The Death of a Language
Contents
Kyle interviews Zane and Leena about the Endangered Languages Project. My learnings are
- Project is taking in 3.5 hours of audio content from an endangered language called “Ladin”
- It creates phonetic transcriptions from audio samples of human languages
- Model has so far produced decent levels of vowel identifications
- Currently working on phoneme segmentation and larger consonant categories
- From the project blurb
In this project, we are trying to speed up the process of language documentation by building a model that produces phonetic transcriptions from audio samples of human languages. The ultimate goal of our project is to develop a model that could be applied to any human language with minimal changes. We will be using around 3-4 hours of partially labeled audio data in an endangered language called Ladin, which we are using as our main training/test data. As of now we have produced some decent results in vowel identifications and are currently working on phoneme segmentation and identification of larger consonant categories.
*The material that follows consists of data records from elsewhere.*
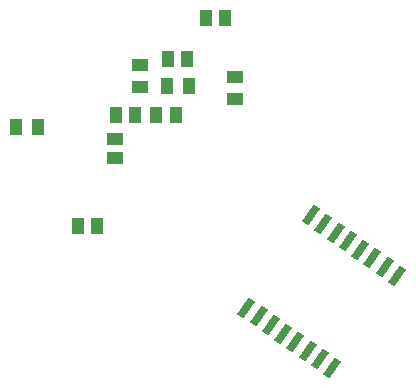
<source format=gbp>
G04 Layer_Color=128*
%FSLAX25Y25*%
%MOIN*%
G70*
G01*
G75*
%ADD10R,0.04331X0.05787*%
%ADD15R,0.04000X0.05500*%
%ADD18R,0.05787X0.04331*%
%ADD21R,0.05500X0.04000*%
G04:AMPARAMS|DCode=48|XSize=68.9mil|YSize=25.59mil|CornerRadius=0mil|HoleSize=0mil|Usage=FLASHONLY|Rotation=55.000|XOffset=0mil|YOffset=0mil|HoleType=Round|Shape=Rectangle|*
%AMROTATEDRECTD48*
4,1,4,-0.00928,-0.03556,-0.03024,-0.02088,0.00928,0.03556,0.03024,0.02088,-0.00928,-0.03556,0.0*
%
%ADD48ROTATEDRECTD48*%

D10*
X-9276Y47449D02*
D03*
X-15654D02*
D03*
X3421Y61130D02*
D03*
X-2957D02*
D03*
X-19465Y28831D02*
D03*
X-13087D02*
D03*
X-32850Y28634D02*
D03*
X-26472D02*
D03*
X-45547Y-8374D02*
D03*
X-39169D02*
D03*
D15*
X-8702Y38484D02*
D03*
X-16102D02*
D03*
X-66298Y24803D02*
D03*
X-58898D02*
D03*
D18*
X-33374Y20744D02*
D03*
Y14366D02*
D03*
D21*
X-25000Y45432D02*
D03*
Y38032D02*
D03*
X6693Y34095D02*
D03*
Y41495D02*
D03*
D48*
X39174Y-55638D02*
D03*
X35078Y-52770D02*
D03*
X30982Y-49902D02*
D03*
X26887Y-47034D02*
D03*
X22791Y-44166D02*
D03*
X18695Y-41298D02*
D03*
X14599Y-38430D02*
D03*
X10503Y-35562D02*
D03*
X32069Y-4764D02*
D03*
X36165Y-7632D02*
D03*
X40261Y-10499D02*
D03*
X44356Y-13367D02*
D03*
X48452Y-16235D02*
D03*
X52548Y-19103D02*
D03*
X56644Y-21971D02*
D03*
X60739Y-24839D02*
D03*
M02*

</source>
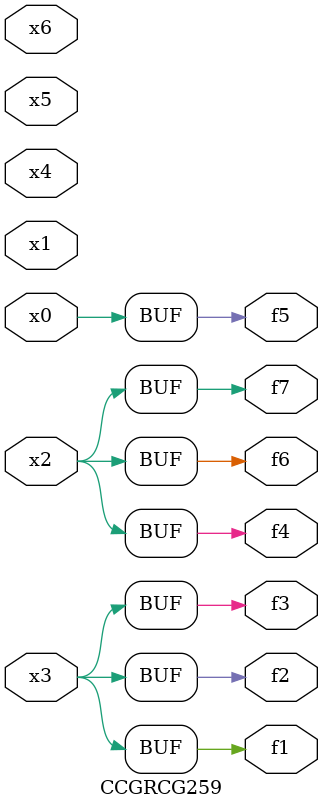
<source format=v>
module CCGRCG259(
	input x0, x1, x2, x3, x4, x5, x6,
	output f1, f2, f3, f4, f5, f6, f7
);
	assign f1 = x3;
	assign f2 = x3;
	assign f3 = x3;
	assign f4 = x2;
	assign f5 = x0;
	assign f6 = x2;
	assign f7 = x2;
endmodule

</source>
- Other projects links are at http://caisplusplus.usc.edu/projects are
- ML Fairness project
- NLP based on AirBNB: This project will utilize NLP to analyze the correlation between Airbnb reviews and gentrification in neighborhoods. In particular, we will attempt to predict crime rates, race/income diversity, house prices, and other similar statistics from Airbnb reviews in a particular geographical region. This is advantageous because it provides a detailed local picture and real time statistics about a neighborhood compared to years old government data. This project builds on a recent Harvard study that used Yelp data to predict economic opportunity in neighborhoods, and can expand to include other consumer based data as well.
- Code to English:An integral step to learning how to code is being able to decipher the meaning of a code block. In this project we aim to use pairs of python questions from StackOverflow and code from their accepted answers to try and build a model that will generate an English description given a block of code. This project will begin by building the data set by writing a crawler to grab the code/description pairs from StackOverflow. We will then utilize NLP and GANs/VAEs to decompose code into a latent space, transfer between the code and description latent spaces, and then recompose the description from the latent space. The intended outcome of this project is to roll out a tool to allow beginners to understand what their code is doing, potentially as a website. As with any non-vetted data set, this project is an experiment and may fail. However, it will teach valuable skills across the ML project life cycle, from data gathering to writing testing suites to building the actual models.